After Wednesday’s Senate meeting, Harris urged quick confirmation.

“Rejecting this nomination would have a chilling effect on the important political discourse about the threat of Islamic radicalism,” Harris said.

“Through his careful research and insightful analysis, Dr. Pipes has for years played a crucial role in public discourse, alerting the American public to the dangers posed by extremist Islamism in this country and abroad. After Sept. 11, 2001, it became clear that Dr. Pipes’ warnings over the years had been remarkably prescient.”

The American Israel Public Affairs Committee, the pro-Israel lobby, also supports the nomination and is “making sure the appropriate people know about it,” spokeswoman Rebecca Dinar said.

The Arab American community, in contrast, has fiercely opposed Pipes’ nomination, and Arab leaders, several of whom attended the committee meeting, say thousands of people called lawmakers Monday in a national call-day to express their opposition.

“The views of this nominee are longstanding, well known, and decidedly one-sided,” he said. “And they are not the words of one committed to bridging differences and bringing peace.”

Arab groups were ecstatic that the vote was delayed, and they asserted that many Republican senators left the room before the planned vote to avoid taking a stand on Pipes.

Pipes has been a frequent target of the Arab community. A Web site, www.danielpipes.com, was launched in 2000, forwarding visitors to a site run by the Council on American-Islamic Relations.

Pipes threatened to sue, and he won the rights to the domain name.
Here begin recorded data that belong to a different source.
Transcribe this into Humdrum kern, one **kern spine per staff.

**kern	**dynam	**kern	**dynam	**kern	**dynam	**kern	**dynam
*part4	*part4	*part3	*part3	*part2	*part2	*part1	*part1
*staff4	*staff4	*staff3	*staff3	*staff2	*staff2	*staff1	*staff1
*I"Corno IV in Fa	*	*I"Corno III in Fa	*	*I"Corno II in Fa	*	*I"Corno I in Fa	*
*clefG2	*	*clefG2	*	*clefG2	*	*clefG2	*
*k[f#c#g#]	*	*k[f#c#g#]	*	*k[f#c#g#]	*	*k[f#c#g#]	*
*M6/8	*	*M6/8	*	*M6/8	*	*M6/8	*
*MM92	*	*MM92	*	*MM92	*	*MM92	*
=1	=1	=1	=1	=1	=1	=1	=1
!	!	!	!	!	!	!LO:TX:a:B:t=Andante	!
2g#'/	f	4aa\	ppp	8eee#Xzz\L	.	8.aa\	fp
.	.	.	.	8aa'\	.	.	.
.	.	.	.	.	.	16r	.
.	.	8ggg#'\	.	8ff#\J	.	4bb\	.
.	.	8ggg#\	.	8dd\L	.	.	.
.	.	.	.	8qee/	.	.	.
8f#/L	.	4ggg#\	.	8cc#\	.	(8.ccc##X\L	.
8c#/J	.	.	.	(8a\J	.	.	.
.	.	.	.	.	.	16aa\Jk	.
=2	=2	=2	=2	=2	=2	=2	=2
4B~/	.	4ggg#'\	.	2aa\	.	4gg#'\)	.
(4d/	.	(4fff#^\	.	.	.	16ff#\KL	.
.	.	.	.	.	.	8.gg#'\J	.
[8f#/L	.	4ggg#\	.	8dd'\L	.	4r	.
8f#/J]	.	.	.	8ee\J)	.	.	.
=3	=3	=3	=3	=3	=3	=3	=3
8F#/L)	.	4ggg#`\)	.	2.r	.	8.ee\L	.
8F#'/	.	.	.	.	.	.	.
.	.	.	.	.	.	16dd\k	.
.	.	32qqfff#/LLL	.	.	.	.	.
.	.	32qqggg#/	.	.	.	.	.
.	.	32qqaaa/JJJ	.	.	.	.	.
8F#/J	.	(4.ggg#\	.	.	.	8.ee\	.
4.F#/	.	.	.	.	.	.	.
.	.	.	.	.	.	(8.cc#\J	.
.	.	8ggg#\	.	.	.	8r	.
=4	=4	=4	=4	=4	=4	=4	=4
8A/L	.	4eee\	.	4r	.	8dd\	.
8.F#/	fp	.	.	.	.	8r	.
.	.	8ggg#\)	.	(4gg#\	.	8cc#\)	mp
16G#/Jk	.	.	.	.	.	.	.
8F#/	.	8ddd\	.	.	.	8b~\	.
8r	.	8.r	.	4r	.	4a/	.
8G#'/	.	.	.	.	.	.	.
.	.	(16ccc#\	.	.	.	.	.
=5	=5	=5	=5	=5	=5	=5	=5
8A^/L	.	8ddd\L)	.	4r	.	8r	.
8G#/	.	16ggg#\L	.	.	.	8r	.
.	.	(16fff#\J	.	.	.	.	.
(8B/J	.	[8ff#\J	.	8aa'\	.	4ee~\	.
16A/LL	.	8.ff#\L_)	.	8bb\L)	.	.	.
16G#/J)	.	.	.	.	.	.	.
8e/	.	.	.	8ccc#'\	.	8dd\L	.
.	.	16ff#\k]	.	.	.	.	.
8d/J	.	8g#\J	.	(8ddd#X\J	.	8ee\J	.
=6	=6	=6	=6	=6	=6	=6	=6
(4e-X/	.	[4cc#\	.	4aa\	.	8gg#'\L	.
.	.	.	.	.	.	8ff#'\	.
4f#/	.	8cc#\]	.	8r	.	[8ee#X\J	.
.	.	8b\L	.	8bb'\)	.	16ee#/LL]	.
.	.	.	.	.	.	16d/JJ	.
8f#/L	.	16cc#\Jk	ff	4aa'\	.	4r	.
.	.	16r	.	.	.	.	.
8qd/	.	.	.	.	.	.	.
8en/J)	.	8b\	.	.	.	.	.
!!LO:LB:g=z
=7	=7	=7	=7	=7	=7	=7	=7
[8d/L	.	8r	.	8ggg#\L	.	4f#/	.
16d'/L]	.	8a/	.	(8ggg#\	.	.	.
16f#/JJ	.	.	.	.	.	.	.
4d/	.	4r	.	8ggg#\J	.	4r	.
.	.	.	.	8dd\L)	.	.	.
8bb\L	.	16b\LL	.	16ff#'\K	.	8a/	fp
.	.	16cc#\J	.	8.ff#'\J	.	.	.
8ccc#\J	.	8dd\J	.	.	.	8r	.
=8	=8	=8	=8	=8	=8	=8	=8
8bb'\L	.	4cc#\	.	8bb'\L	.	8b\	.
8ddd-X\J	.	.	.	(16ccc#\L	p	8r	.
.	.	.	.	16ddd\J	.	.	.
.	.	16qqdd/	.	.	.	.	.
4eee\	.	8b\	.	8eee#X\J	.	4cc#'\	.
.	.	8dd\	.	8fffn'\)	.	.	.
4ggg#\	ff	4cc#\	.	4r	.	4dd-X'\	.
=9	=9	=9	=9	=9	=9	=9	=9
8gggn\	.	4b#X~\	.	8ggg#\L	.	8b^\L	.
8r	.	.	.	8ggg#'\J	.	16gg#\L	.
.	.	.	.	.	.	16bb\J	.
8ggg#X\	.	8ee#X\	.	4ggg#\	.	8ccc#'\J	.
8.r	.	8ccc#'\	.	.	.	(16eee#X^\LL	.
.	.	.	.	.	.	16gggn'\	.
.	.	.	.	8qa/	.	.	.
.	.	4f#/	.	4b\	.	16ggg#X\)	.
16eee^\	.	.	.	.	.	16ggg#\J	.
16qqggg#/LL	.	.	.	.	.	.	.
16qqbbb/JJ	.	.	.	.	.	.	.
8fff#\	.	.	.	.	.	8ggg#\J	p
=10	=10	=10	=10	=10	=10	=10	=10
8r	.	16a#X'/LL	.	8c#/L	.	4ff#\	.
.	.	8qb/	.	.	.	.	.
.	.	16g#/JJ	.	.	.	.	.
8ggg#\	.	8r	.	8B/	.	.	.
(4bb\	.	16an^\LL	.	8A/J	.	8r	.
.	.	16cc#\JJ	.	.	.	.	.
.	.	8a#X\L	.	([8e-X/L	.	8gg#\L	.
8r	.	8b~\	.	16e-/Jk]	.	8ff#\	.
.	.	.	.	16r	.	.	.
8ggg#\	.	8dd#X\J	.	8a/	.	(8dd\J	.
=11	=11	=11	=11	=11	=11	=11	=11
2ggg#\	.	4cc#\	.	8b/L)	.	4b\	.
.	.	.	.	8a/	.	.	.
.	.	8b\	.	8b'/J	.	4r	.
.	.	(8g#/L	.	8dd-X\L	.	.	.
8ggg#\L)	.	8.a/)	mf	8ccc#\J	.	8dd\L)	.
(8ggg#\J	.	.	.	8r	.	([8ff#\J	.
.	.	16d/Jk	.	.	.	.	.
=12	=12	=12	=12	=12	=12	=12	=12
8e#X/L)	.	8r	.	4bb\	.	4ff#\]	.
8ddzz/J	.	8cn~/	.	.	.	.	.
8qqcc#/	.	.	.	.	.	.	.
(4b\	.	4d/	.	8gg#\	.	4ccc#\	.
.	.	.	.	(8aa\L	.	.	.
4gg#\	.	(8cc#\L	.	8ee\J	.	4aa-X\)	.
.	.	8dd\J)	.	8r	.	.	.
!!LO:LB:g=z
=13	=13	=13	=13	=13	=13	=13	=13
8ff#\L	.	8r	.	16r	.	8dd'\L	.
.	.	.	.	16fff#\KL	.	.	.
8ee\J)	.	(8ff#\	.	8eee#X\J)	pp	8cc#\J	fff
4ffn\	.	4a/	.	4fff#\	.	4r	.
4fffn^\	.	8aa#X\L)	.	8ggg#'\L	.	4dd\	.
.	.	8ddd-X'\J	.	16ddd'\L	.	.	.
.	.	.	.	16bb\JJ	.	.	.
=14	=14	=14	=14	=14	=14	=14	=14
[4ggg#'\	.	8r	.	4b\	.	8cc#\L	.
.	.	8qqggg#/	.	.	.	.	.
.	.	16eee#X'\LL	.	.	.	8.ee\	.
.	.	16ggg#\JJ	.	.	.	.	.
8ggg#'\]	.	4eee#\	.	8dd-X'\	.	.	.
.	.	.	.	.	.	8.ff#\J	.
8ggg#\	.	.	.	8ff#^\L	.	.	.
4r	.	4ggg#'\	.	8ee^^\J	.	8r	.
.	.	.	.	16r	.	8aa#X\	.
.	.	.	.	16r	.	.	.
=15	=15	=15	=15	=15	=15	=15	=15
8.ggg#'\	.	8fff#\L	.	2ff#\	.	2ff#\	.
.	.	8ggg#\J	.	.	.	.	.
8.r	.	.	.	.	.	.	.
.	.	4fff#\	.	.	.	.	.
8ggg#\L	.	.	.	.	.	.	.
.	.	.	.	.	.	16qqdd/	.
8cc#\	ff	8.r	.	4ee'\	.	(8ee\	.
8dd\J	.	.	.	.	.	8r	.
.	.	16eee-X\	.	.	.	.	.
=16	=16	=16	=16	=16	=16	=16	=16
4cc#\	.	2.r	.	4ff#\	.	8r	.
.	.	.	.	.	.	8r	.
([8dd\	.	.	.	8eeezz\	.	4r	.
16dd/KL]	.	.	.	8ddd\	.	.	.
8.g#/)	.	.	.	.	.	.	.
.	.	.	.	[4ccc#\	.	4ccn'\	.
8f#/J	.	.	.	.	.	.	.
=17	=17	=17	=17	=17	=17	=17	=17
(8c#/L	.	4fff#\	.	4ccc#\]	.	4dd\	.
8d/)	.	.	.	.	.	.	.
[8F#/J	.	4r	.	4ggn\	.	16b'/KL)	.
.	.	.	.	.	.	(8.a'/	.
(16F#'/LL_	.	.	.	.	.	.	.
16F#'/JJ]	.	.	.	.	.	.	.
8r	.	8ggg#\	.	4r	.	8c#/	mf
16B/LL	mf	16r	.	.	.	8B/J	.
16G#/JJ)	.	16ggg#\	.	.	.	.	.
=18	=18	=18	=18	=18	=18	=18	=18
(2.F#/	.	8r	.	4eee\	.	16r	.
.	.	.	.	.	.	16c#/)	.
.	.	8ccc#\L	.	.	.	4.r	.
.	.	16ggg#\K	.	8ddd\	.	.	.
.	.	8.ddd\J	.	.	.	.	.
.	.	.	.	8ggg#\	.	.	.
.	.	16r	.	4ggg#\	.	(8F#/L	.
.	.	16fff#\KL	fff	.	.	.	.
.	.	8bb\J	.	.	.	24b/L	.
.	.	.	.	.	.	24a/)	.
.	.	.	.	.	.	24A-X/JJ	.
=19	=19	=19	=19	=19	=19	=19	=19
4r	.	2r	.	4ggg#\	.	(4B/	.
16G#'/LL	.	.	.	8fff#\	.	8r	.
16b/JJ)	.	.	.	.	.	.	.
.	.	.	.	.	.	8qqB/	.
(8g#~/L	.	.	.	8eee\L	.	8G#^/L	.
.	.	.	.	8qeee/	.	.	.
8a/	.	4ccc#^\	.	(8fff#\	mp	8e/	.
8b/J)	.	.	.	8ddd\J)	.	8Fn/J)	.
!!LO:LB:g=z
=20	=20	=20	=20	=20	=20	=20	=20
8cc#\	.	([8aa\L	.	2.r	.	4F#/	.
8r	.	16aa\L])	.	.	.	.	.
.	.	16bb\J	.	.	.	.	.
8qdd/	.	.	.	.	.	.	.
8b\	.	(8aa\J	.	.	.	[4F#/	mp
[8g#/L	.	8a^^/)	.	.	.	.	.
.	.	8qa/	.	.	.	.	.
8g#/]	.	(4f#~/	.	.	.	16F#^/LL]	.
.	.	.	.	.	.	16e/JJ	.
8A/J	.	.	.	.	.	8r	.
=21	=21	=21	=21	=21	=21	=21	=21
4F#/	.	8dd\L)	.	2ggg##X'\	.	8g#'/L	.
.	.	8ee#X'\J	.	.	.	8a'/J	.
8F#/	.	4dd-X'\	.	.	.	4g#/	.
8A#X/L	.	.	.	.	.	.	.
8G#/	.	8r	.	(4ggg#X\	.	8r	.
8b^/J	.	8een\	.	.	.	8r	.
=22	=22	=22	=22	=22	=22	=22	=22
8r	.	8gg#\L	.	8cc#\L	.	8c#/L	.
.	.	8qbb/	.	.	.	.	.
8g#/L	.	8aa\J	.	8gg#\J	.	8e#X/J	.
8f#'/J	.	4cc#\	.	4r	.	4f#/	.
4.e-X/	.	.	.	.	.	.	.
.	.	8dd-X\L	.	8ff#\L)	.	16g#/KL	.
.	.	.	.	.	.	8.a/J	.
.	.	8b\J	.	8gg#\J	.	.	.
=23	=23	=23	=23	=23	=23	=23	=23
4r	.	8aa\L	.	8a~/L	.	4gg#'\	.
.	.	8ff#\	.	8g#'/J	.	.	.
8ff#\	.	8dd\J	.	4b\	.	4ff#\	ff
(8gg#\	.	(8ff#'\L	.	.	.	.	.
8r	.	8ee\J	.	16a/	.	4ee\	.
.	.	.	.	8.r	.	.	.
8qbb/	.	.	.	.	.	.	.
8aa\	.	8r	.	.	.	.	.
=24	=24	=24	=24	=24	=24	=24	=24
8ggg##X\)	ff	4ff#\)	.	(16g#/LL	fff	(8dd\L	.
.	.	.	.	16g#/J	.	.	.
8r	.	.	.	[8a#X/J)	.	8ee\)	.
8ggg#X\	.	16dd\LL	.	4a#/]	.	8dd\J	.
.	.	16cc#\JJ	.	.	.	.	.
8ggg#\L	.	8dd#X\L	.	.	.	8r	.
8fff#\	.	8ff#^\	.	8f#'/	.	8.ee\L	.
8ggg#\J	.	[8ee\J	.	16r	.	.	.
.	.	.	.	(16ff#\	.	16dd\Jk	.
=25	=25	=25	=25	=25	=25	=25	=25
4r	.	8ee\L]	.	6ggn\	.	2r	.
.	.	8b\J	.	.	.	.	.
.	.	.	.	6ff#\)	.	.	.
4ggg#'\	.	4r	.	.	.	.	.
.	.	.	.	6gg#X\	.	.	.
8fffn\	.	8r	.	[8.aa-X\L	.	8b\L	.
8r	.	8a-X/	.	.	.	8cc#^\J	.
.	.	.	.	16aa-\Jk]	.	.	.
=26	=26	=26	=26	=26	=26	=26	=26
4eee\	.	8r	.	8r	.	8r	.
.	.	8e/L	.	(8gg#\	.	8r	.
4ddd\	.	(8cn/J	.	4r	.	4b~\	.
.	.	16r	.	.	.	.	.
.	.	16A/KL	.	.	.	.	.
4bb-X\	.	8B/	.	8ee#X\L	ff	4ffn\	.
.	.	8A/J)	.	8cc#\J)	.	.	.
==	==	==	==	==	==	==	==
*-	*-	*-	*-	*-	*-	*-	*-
Last year, Pipes launched a site called Campus Watch, which tracked professors on college campuses who denigrated Israel and the United States and justified terrorism and radical Islam.

Critics, however, said the site smacked of academic McCarthyism.

Wearing stickers that read “Oppose Pipes,” Arab leaders at the hearing said that Pipes’ views, not the fact that he is Jewish, was what concerned them.

“I don’t think any of us feel that because of his ethnic background, we oppose him,” said Mary Rose Oakar, president of the American-Arab Anti-Discrimination Committee. “I would be delighted to support someone who happened to be Jewish who stands for peace and anti-bigotry.”